Lembrei-me do filme O Regresso com a notícia do ataque à poeta e escritora infantil Roseana Murray. Três cães da raça pitbull, famintos, imbuídos de sua natureza violenta e da selvageria de seus tutores humanos, avançam sobre ela no início da manhã do dia 5 de abril de 2024. Estava a caminho da academia, na praia de Saquarema, Região dos Lagos, Rio de Janeiro. Socorrida, em estado grave, teve um braço amputado e várias lesões, uma orelha arrancada. Apreensivos, todos esperávamos o pior.
A história do lendário aventureiro Hugh Glass (1783-1833), revivido por Leonardo DiCaprio em O Regresso (The Revenant), é de tirar o fôlego. Guia da expedição do General Ashley, em épocas de conquista – usurpação – do centro-oeste americano, dilacerado por uma ursa cinzenta ciosa de seus dois filhotes. Glass foi abandonado para morrer, por aqueles que deveriam guardá-lo, pelo menos até a hora em que só lhe restasse um enterro digno. O que se presencia daí em diante é a luta heróica pela sobrevivência.
Num primeiro momento, todo o esforço pode até parecer irreal, impossível, explicável talvez apenas pelo foco cego da vingança. Mas o que faz do filme um verdadeiro manifesto à determinação humana, ou sobre-humana, pela vida, é o alimento ancestral que gerou a filosofia e, talvez, em parte e com algum equívoco, as religiões. Não é apenas ele que rasteja ferido, fraturas expostas e pústulas paradoxalmente aliviadas pela avidez de vermes. Somos todos.
Ao assistir ao filme, pensei em outras histórias: na menina, prima de uma amiga, festejava o transplante de pulmão, após toda uma infância sem ar; outro amigo, com o pai nonagenário em cuidados paliativos, o afago indiferente da resposta: ‘’Não me reconhece, mas eu sei quem ele é’’; outro apregoava prodigiosas ervas, emprestava coragem àquela que ele chamava de “eterna namorada”, em troca a ternura de um sorriso pálido, o gotejo do soro, o compasso das horas. Vivências da atividade médica, histórias de família. Em casa, em clínicas ou no frio glacial de unidades de tratamento intensivo, apesar de avanços tecnológicos (e até tendo-os, às vezes, como causa). Existências são marcadas por doenças, acidentes, abusos, abandono, traumas físicos e emocionais que equivalem ao golpe de uma patada de urso. Sobrevivem, obstinadas, admiráveis.
Roseana, 73 anos, filha de imigrantes poloneses, foi casada e teve dois filhos com o violinista José Edwin Murray Filho. André Murray, chef de cozinha, e Daniel (Guga) Murray, músico. Desde 1997, é casada com o jornalista e escritor espanhol Juan Arías Martinez. Ela tem dois netos. Além de mais de 100 obras publicadas e vários prêmios literários, Roseana é conhecida por diversos projetos de incentivo à leitura. Recebe alunos de diversas escolas em sua casa, em torno de uma mesa de café – guloseimas feitas por ela, brincadeiras e muita poesia.

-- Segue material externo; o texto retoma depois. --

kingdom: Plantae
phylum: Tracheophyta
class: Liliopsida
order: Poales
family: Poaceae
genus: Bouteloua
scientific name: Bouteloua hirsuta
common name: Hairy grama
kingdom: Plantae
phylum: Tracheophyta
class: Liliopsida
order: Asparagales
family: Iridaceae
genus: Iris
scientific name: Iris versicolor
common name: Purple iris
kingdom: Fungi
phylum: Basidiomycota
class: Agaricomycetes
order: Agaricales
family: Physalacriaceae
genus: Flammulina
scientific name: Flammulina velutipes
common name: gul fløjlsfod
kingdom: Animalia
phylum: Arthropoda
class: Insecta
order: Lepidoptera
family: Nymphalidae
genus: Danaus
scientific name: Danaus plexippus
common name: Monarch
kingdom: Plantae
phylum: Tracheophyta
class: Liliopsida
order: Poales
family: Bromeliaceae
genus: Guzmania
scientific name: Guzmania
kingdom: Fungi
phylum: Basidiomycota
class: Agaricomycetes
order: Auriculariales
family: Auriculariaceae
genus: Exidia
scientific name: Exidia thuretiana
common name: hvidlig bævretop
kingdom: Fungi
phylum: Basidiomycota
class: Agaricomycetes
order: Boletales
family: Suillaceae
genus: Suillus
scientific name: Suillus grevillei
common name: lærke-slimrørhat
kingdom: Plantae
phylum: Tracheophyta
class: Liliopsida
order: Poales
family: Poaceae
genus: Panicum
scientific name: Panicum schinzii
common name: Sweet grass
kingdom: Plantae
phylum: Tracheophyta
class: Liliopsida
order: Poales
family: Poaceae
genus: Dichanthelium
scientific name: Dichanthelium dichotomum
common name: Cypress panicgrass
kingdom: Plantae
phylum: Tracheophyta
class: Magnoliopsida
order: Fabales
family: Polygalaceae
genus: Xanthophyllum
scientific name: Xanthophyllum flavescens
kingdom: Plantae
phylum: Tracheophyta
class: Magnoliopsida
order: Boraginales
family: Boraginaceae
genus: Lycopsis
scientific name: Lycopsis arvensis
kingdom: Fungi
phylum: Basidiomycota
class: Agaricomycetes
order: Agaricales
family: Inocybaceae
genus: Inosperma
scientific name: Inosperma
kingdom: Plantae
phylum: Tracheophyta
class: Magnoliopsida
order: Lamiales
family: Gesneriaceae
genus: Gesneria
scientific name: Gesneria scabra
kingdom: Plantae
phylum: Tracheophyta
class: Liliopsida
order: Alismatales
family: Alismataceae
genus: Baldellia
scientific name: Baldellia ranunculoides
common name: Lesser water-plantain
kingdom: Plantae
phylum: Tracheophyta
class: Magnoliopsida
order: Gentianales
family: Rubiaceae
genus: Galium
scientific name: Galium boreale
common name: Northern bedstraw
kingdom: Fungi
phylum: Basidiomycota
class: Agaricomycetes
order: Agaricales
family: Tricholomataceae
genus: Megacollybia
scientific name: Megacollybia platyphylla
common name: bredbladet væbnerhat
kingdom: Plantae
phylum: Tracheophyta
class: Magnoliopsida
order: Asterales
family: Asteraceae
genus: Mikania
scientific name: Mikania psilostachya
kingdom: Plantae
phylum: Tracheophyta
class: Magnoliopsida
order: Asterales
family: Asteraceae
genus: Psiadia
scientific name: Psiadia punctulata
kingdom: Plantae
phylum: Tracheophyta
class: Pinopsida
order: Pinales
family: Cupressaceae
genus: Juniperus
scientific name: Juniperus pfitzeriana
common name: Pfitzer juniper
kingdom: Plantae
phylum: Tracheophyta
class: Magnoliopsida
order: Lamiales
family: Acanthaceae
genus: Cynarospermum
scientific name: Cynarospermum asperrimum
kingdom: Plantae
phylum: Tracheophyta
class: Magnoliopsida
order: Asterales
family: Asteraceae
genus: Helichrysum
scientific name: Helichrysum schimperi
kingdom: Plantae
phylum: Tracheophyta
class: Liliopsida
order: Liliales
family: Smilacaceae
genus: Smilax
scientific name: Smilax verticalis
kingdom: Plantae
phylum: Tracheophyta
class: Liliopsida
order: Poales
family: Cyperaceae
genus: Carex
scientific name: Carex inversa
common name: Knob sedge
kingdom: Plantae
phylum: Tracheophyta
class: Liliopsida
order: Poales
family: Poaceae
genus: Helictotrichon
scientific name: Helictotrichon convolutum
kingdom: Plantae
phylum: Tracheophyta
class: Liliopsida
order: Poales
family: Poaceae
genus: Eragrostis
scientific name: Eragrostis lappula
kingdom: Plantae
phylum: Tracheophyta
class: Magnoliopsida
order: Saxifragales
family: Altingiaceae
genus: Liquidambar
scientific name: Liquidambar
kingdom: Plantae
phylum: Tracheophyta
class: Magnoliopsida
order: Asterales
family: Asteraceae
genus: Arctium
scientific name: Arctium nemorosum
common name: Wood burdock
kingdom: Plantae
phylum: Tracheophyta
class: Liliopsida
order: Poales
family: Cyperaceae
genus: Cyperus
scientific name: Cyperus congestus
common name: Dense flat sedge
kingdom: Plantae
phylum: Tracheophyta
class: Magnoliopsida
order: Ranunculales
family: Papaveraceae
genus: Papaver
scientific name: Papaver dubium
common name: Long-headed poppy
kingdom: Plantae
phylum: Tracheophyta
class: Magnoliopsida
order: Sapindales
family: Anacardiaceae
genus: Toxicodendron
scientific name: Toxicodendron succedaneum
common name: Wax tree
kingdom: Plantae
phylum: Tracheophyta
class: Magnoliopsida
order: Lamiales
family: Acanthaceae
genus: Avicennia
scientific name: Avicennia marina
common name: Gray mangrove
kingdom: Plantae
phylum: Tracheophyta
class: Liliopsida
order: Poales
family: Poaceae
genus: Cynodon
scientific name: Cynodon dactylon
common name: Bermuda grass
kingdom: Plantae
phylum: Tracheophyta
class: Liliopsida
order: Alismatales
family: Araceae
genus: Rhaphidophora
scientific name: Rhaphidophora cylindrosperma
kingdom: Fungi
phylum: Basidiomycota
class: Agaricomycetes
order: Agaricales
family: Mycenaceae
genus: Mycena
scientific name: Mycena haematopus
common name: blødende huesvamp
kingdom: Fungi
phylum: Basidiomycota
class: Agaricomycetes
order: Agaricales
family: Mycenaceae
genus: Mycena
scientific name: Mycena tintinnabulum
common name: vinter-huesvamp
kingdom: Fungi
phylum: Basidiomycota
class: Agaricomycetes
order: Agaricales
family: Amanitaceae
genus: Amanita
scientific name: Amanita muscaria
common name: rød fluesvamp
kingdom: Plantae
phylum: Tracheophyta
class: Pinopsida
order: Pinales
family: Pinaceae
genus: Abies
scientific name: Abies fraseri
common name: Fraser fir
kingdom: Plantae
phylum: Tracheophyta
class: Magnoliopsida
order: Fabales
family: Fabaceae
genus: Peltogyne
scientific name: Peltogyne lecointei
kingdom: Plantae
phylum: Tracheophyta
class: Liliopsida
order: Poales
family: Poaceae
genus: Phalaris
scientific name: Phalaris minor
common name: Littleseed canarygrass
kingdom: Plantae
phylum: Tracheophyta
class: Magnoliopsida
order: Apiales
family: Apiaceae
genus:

À medida que passam dias nesse abril de tantas incertezas, Roseana surpreende por sua determinação. No décimo dia, ela escreve – dita para sua irmã – e publica um poema, desde a CTI do Hospital Alberto Torres, onde, segundo ela, “todos são anjos”: Um anjo varreu a tristeza da casa. Com suas asas feitas de alguma coisa que não conhecemos. Varreu como varrem ruas e praças. Juntou tudo em suas mãos, soprou, soprou, soprou.
Na cena mais antológica do filme O Regresso, Hugh Glass observa o despertar de uma avalanche numa montanha gelada. Ele apenas contempla. Sem medo, sem emoção, é parte da natureza selvagem. Lutar o bom combate, atitude que revela força onde se esperaria resignação e desistência, diferença que justifica a fé na humanidade.
Roseana sopra esperanças, é da sua natureza. Varre a tristeza com poesia. Empresta asas.